In an e-mailed response to written questions, Maj. Jeffrey Allen, a spokesman for the Army's 101st Airborne Division, which is responsible for security in the city, wrote that U.S. soldiers "met with local police officials to reassure them that they will be standing by to support the State Department and contractor's investigations, and will continue to work with the Iraqi Police and other Iraqi Security Forces to improve the overall security situation in the region."

Iraqi government officials and U.S. commanders have condemned what they have termed indiscriminate and unpunished shootings of Iraqi civilians by some of the estimated 25,000 private security contractors operating throughout the country.

Late last year, video footage that appeared to show contractors opening fire on civilian vehicles surfaced on an Internet site that claims to be independently operated by former employees of a London-based security company, Aegis Specialist Risk Management, which has a $293 million contract with the U.S. government.

The video prompted investigations by the company and the military, the results of which have not been announced.

A U.S. military official said at the time that the identities of those responsible would be difficult to determine because no faces could be seen and voices were largely muffled.

But the same site that posted the initial videos -- http://www.aegisiraq.co.uk, -- has since posted what it says are unedited versions, complete with audible dialogue.

In one segment, shot through the rear window of a vehicle, men can be heard joking about wounds caused to an Iraqi driver.

As a car approaches, a voice says, "He's not stopping." Machine-gun fire erupts, peppering the oncoming car's hood and windshield. The car veers to the right and stops, and a man steps out, with his hand pressed to his head.

The dialogue continues:

"Well, I know the guy's okay," a man says, followed by hearty laughter.
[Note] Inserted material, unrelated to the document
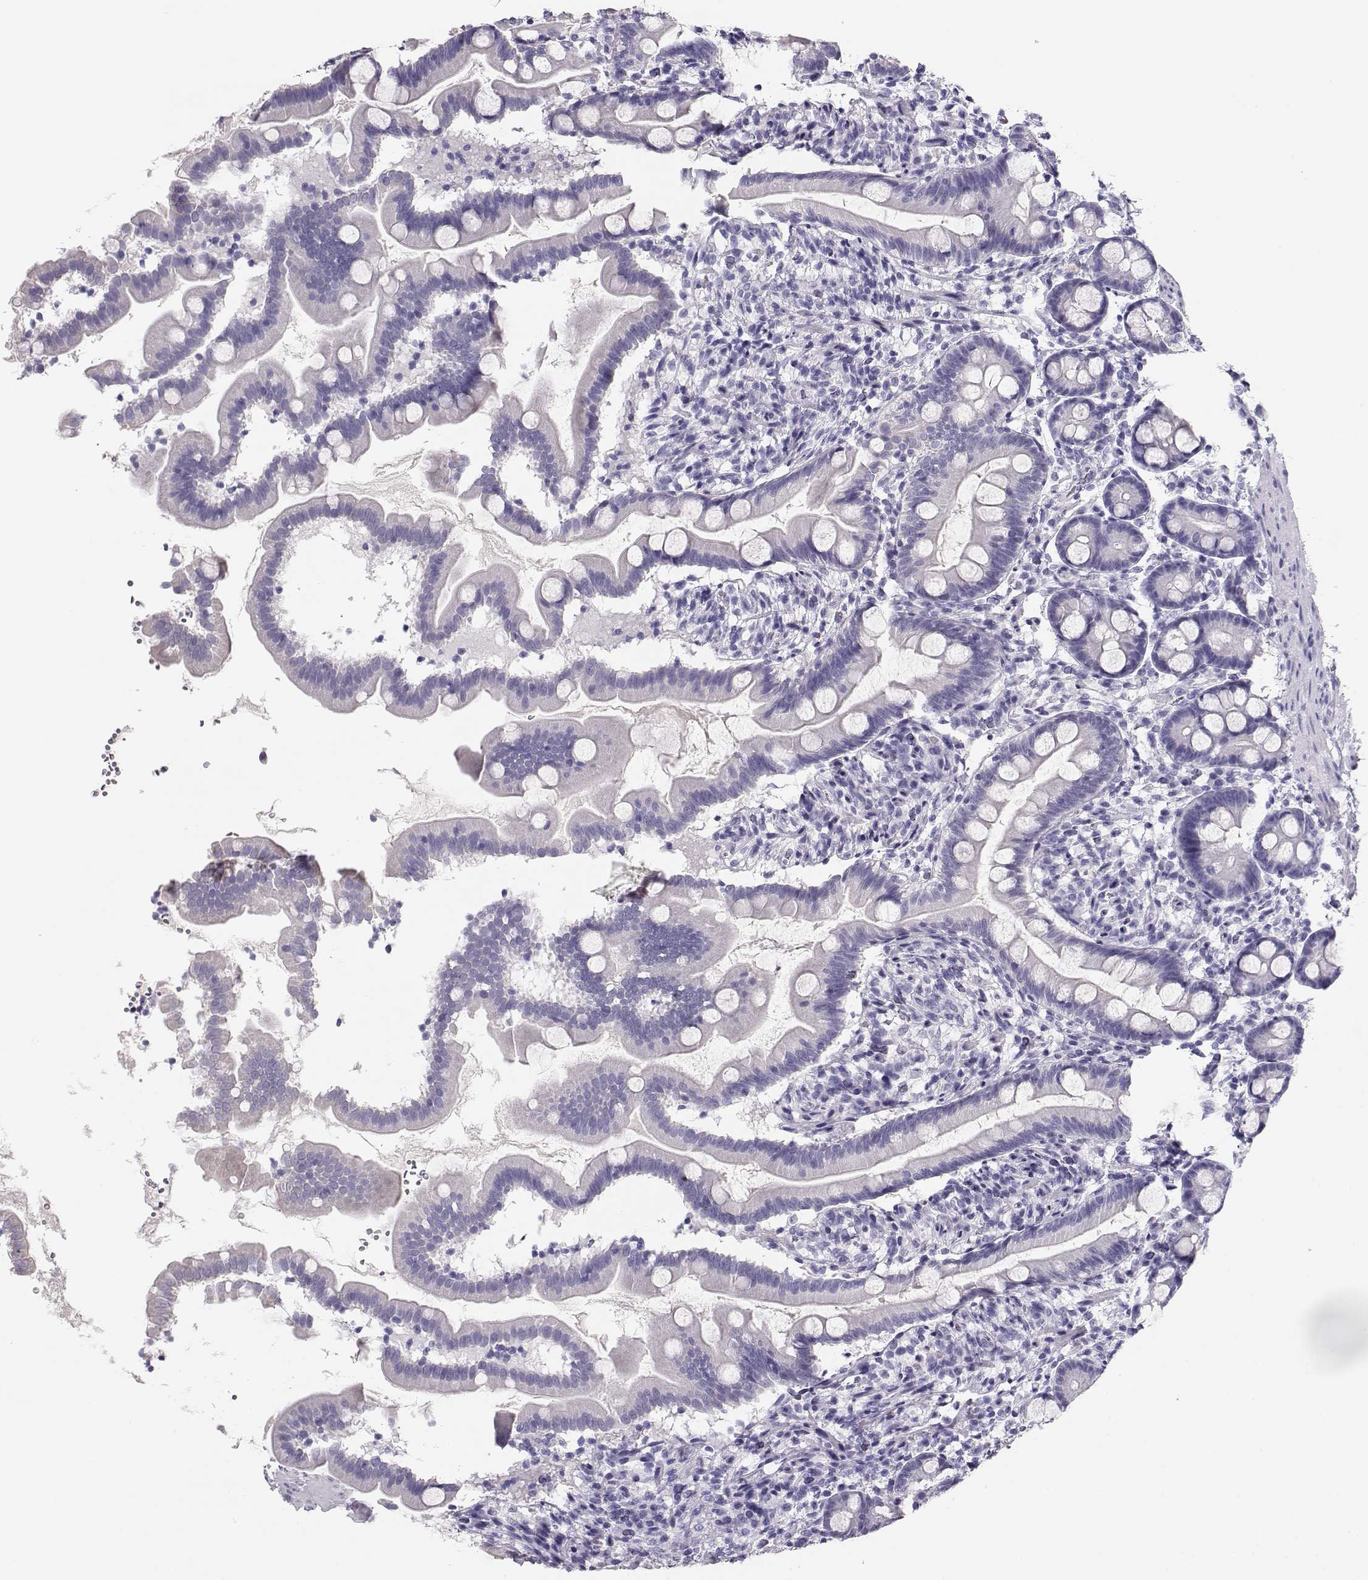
{"staining": {"intensity": "negative", "quantity": "none", "location": "none"}, "tissue": "small intestine", "cell_type": "Glandular cells", "image_type": "normal", "snomed": [{"axis": "morphology", "description": "Normal tissue, NOS"}, {"axis": "topography", "description": "Small intestine"}], "caption": "An image of small intestine stained for a protein displays no brown staining in glandular cells.", "gene": "MAGEC1", "patient": {"sex": "female", "age": 44}}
"Man, that's comical. I've not seen that before," says another voice, amid more laughter.

"I think the glass cut him. . . . He's holding his ear."

In Kirkuk, a diverse and oil-rich city rife with tension among Iraq's main religious and ethnic factions, relatives of Khalid Mahmoud Nadir, an elderly taxi driver killed in Tuesday's shooting, vowed to avenge his death. They did not appear to distinguish between U.S. troops and the contractors, who many Iraqis say resemble foreign soldiers.

"We don't want any compensation from the Americans," said Nadir's brother, Nidham. "I swear to God that I will take revenge for my brother, even if I have to blow up myself for my brother whom they killed. He was a simple man who lived on the taxi income and was the breadwinner of his five-member family."

"They did not even stop to take him to the hospital," Nidham added. "This is their new democracy, and this is the freedom they brought."

"They hate the Muslims and feel that every Muslim is a terrorist," said Nadir's sister, Razqiya, 34. "We know very well that they do not respect the Iraqi people."

Special correspondents Bassam Sebti and K.I. Ibrahim contributed to this report.